What Now My Love was supposed to be the vehicle to launch Mitch Ryder’s solo career, so there’s some irony in the fact that not only did that album mean an end to McCarty’s career as a Detroit Wheel, it would later lead to Mike Bloomfield getting credit for McCarty’s work with the Wheels.

I can understand McCarty’s anger over that. Ultimately a musician’s legacy is not how many recordings he sells but rather the notes he has played. Compared to most musicians, Jim has had a very notable career and it would be a shame if a writer’s error while trying to be clever (if McCarty was the guitar player than “much of the music wasn’t made by the Wheels” doesn’t quite work), diminished McCarty’s legacy.

*Sock It To Me Baby was successful enough that it was one of those 1960s songs that some Top 40 radio stations banned for “suggestive” lyrics.
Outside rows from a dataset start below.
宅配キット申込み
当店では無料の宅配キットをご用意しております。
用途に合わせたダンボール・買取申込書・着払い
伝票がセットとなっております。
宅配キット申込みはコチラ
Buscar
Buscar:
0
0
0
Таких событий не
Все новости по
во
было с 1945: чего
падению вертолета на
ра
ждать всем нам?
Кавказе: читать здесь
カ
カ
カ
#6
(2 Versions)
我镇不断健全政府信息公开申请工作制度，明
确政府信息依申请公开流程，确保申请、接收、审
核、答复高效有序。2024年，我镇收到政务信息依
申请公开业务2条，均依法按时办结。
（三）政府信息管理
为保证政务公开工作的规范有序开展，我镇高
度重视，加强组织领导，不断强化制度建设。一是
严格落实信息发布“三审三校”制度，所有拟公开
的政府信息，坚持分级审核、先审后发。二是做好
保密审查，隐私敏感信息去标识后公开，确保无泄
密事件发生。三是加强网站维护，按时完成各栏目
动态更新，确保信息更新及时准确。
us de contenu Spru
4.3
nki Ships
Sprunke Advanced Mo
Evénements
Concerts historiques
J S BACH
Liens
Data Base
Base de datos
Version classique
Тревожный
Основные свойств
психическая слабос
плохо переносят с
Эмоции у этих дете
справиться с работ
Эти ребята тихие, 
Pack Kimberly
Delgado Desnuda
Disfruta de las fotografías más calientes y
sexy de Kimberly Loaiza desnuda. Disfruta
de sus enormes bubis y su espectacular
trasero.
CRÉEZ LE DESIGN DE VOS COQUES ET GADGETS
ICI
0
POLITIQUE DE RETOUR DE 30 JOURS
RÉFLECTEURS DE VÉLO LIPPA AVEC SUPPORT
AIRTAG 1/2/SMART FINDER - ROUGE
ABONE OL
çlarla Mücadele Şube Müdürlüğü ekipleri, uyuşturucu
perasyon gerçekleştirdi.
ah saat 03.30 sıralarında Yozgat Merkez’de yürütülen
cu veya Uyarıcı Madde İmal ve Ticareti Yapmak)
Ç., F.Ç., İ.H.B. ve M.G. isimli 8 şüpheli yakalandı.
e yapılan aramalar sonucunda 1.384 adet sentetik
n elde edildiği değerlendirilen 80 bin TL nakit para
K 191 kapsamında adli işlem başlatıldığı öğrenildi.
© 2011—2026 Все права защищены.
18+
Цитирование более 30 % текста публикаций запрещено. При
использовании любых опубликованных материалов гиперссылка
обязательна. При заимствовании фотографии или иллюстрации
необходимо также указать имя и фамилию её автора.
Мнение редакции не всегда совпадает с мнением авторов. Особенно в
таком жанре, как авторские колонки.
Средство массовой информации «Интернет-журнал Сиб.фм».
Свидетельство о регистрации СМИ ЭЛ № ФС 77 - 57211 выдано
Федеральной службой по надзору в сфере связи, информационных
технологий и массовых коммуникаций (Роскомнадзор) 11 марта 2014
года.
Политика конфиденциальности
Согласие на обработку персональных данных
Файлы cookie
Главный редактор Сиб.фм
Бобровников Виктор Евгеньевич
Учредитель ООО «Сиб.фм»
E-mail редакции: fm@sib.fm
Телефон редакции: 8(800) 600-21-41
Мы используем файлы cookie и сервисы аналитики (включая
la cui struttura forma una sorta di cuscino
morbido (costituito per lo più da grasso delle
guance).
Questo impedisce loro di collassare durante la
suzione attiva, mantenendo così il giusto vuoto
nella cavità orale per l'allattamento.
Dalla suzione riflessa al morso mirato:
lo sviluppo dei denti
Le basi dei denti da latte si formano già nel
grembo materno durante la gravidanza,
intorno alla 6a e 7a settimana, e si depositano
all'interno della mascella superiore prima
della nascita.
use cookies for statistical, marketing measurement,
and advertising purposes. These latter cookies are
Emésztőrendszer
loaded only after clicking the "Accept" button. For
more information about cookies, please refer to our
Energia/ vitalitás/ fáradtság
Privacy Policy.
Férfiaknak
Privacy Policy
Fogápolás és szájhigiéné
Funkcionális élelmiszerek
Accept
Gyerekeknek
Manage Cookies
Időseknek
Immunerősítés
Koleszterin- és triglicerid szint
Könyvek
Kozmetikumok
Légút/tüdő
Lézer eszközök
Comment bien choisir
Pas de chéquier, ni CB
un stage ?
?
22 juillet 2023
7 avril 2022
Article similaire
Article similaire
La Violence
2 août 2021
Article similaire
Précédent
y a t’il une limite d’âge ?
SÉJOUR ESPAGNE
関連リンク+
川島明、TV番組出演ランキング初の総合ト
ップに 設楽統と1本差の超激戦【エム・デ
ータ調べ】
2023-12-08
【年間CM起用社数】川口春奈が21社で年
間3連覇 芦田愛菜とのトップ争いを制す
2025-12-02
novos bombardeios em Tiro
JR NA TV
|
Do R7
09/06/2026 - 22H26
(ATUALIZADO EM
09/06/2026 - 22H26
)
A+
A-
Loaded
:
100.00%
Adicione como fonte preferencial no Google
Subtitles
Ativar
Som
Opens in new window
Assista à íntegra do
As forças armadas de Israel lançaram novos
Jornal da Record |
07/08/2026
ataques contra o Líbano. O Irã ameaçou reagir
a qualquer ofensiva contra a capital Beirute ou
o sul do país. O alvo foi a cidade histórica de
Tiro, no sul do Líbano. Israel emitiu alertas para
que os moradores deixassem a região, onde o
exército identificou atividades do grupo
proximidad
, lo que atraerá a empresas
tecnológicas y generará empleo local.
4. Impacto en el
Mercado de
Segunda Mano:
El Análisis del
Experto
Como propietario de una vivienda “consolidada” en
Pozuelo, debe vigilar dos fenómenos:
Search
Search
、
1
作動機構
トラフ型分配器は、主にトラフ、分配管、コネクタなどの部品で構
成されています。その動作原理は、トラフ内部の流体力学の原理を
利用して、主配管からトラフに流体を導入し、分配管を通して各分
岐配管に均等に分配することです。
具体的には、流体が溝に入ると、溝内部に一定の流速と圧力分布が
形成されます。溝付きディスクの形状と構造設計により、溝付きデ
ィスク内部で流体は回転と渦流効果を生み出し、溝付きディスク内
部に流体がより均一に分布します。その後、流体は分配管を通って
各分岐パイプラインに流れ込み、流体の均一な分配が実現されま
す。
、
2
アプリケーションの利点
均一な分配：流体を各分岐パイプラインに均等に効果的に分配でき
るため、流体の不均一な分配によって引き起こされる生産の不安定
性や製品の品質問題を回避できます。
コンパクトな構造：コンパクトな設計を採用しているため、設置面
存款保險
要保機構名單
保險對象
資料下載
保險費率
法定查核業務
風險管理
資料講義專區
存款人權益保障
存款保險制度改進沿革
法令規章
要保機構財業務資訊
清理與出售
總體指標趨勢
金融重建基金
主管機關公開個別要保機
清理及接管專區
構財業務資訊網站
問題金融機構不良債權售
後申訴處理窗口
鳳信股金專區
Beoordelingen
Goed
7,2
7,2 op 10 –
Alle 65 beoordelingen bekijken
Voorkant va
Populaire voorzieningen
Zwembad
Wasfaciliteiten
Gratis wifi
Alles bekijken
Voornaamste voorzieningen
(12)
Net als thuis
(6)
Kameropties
5 Replies to “Backhanded Compliment: Jim McCarty, Not Mike Bloomfield, Played Those Detroit Wheels Hits”

  1. Graham

    Ronnie, This is an excellent article. Very well done!

    Just one big factual error – Jim McCarty was actually the drummer in the Yardbirds (and, later, Renaissance). When most people think of the Yardbirds, Paul Samwell-Smith immediately comes to mind, but, IMHO, McCarty was the one true genius in that band.

    • Ronnie Schreiber

      The Jim McCarty who was in the Yardbirds was someone else, though the one who was in the Detroit Wheels is also a competent drummer. Last night, a local musician who has played a lot with the Detroit Wheels Jim McCarty says that before the success of Devil With A Blue Dress, Jim wasn’t sure if he wanted to be a drummer or guitar player.

      • Graham

        Sorry, yes, it was a feeble attempt at humor! And everyone knows that Chris Dreja was the real genius in the Yardbirds. Interesting though that the Detroit Wheels Jim McCarty is a competent drummer as well. Had no idea. Always impressed by those who can do both well. Again, great job on the article.

  2. CGHill

    Why am I not surprised you have a copy of Marsh’s book? (I have about 900 of those 1001 tracks.)

    For the Born to Laugh at Tornadoes album (1983), Was (Not Was) brought in Mitch Ryder as a guest vocalist, and put an updated Detroit Wheels sound behind him. Still my favorite Was Bros. track.